Desde su regreso al poder en 2023, Lula fue uno de los
principales impulsores del acuerdo, al que presentó como una herramienta para
integrar a Sudamérica en las cadenas globales de valor y fortalecer la relación
con Europa. Sin embargo, la firma no se concretó en diciembre pasado en Foz de
Iguazú, cuando Brasil ejercía la presidencia pro tempore del Mercosur.
Según fuentes del Palacio del Planalto, la ceremonia en
Paraguay había sido concebida inicialmente como un encuentro a nivel
ministerial y las invitaciones a los presidentes se cursaron con escaso margen.
La decisión brasileña también se conoció días después de que el gobierno de
Lula anunciara que dejaría de representar a la Argentina ante Venezuela, un
gesto que tensó la relación con Buenos Aires y que volvió a poner en primer
plano las diferencias políticas dentro del bloque.
En la firma estarán el presidente paraguayo, Santiago Peña,
como anfitrión, el mandatario uruguayo Yamandú Orsi y se prevé la asistencia
del argentino Javier Milei. Aunque la ausencia de Lula no altera la validez
formal del acuerdo, introduce interrogantes sobre la cohesión política del
Mercosur en una etapa decisiva, cuando el tratado debe avanzar hacia su
ratificación en los parlamentos nacionales y en el Parlamento Europeo.
El Mercosur y la Unión Europea representan en conjunto
cerca del 30% del Producto Bruto Interno mundial y un mercado de más de 700
millones de consumidores. El acuerdo promete reducir aranceles, facilitar
inversiones y ampliar exportaciones agroindustriales e industriales, con
impactos directos sobre economías como la argentina y la brasileña.

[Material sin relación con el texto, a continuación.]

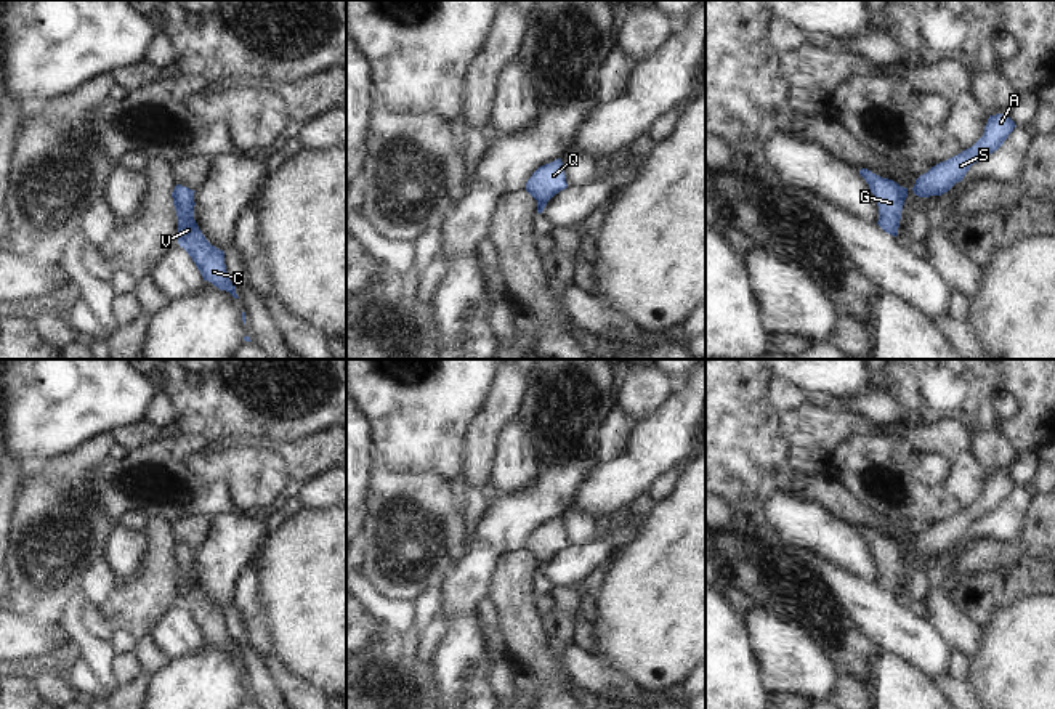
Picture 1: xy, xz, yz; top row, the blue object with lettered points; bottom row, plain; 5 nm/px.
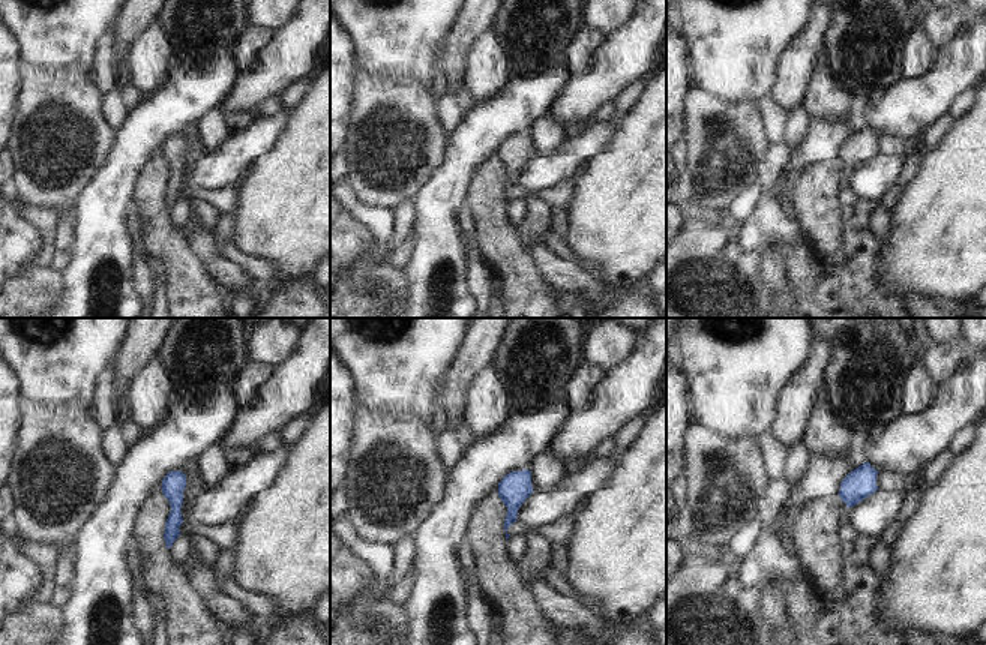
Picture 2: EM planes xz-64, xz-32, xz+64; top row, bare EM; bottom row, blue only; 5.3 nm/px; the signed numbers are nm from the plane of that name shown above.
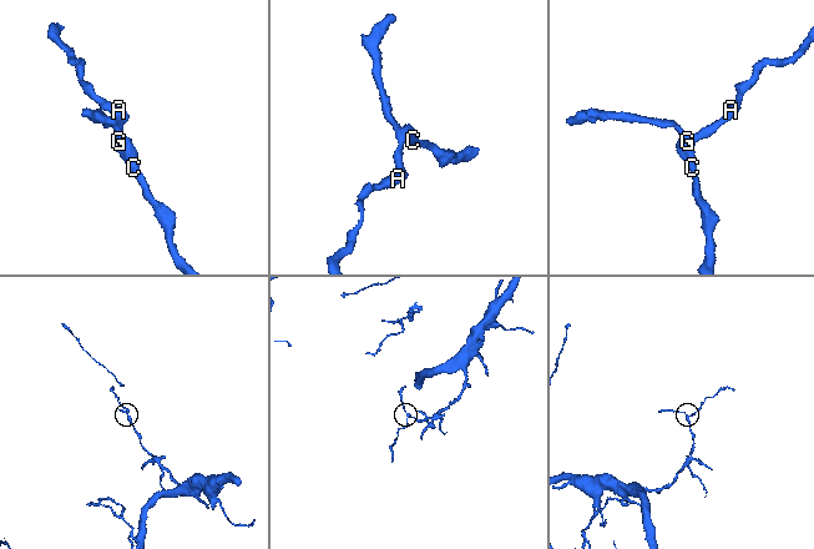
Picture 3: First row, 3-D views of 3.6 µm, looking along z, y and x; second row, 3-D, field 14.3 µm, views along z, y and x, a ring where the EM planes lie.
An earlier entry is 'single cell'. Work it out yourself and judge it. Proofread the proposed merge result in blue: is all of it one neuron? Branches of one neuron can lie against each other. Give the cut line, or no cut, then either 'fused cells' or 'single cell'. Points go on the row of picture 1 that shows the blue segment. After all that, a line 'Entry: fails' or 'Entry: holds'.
cut none; single cell
Entry: holds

Al mismo
tiempo, enfrenta una fuerte resistencia de agricultores y ganaderos europeos,
que mantienen protestas por el posible ingreso de productos sudamericanos.

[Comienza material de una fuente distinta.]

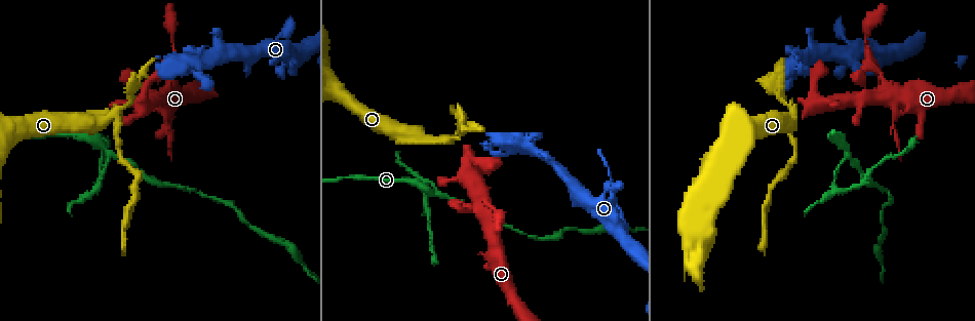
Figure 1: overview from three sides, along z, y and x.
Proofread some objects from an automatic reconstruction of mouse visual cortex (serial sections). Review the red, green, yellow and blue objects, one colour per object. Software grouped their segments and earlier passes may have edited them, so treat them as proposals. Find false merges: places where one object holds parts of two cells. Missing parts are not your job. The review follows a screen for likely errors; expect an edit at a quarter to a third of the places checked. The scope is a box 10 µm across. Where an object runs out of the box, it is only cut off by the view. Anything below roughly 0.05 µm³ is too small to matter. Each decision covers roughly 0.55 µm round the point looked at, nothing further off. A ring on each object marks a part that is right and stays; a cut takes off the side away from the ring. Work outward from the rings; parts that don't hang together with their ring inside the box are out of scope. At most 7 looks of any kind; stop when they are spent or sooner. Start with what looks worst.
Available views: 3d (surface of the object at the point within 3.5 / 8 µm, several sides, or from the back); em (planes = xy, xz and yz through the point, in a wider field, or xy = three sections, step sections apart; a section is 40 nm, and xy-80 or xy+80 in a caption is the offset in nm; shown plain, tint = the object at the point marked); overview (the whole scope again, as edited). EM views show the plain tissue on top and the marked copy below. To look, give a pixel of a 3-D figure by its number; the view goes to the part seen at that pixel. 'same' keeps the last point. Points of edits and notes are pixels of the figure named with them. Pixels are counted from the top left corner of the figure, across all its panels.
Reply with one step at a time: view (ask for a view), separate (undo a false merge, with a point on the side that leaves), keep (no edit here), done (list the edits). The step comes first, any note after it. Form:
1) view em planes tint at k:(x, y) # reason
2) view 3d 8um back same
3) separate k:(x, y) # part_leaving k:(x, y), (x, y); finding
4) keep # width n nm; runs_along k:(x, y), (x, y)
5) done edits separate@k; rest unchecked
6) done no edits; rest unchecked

view 3d 8um at 1:(445, 140) # thin arm on a thick one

Lula mantendrá este viernes 16 de enero reuniones en Río de
Janeiro con la presidenta de la Comisión Europea, Ursula von der Leyen, y con
el titular del Consejo Europeo, António Costa, quienes luego viajarán a
Asunción. El gesto apunta a sostener el vínculo político con Bruselas pese a la
ausencia en la firma.
En el corto plazo, el foco estará puesto en el proceso de
ratificación y en la capacidad del Mercosur de presentar una posición
coordinada frente a las objeciones internas y externas. La dinámica entre
Brasil y la Argentina, atravesada por diferencias diplomáticas y de orientación
económica, será clave para determinar si el acuerdo se consolida como un hito
de integración o queda condicionado por las tensiones internas del bloque.